- [Supplied data]

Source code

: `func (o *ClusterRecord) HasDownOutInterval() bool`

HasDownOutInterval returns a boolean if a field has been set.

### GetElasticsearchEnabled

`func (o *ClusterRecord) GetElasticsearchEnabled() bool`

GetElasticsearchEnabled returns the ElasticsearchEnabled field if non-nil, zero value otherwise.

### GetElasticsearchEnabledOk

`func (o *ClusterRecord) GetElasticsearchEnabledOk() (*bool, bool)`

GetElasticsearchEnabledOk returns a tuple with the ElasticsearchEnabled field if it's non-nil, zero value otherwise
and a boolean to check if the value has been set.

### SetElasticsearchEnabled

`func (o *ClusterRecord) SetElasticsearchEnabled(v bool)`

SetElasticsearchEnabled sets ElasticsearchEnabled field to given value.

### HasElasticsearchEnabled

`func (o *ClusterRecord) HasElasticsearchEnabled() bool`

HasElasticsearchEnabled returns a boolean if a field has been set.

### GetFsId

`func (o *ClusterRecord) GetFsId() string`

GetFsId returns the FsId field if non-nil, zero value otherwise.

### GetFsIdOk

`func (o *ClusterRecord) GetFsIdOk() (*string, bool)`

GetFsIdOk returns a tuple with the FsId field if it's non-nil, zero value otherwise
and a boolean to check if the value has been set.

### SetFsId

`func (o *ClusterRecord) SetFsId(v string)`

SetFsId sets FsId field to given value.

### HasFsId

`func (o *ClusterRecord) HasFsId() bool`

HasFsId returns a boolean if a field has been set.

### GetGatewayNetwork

- [What to produce] Restate the data verbatim through the "SetElasticsearchEnabled sets ElasticsearchEnabled" line.

- [Answer to this task]
Source code

: `func (o *ClusterRecord) HasDownOutInterval() bool`

HasDownOutInterval returns a boolean if a field has been set.

### GetElasticsearchEnabled

`func (o *ClusterRecord) GetElasticsearchEnabled() bool`

GetElasticsearchEnabled returns the ElasticsearchEnabled field if non-nil, zero value otherwise.

### GetElasticsearchEnabledOk

`func (o *ClusterRecord) GetElasticsearchEnabledOk() (*bool, bool)`

GetElasticsearchEnabledOk returns a tuple with the ElasticsearchEnabled field if it's non-nil, zero value otherwise
and a boolean to check if the value has been set.

### SetElasticsearchEnabled

`func (o *ClusterRecord) SetElasticsearchEnabled(v bool)`

SetElasticsearchEnabled sets ElasticsearchEnabled field to given value.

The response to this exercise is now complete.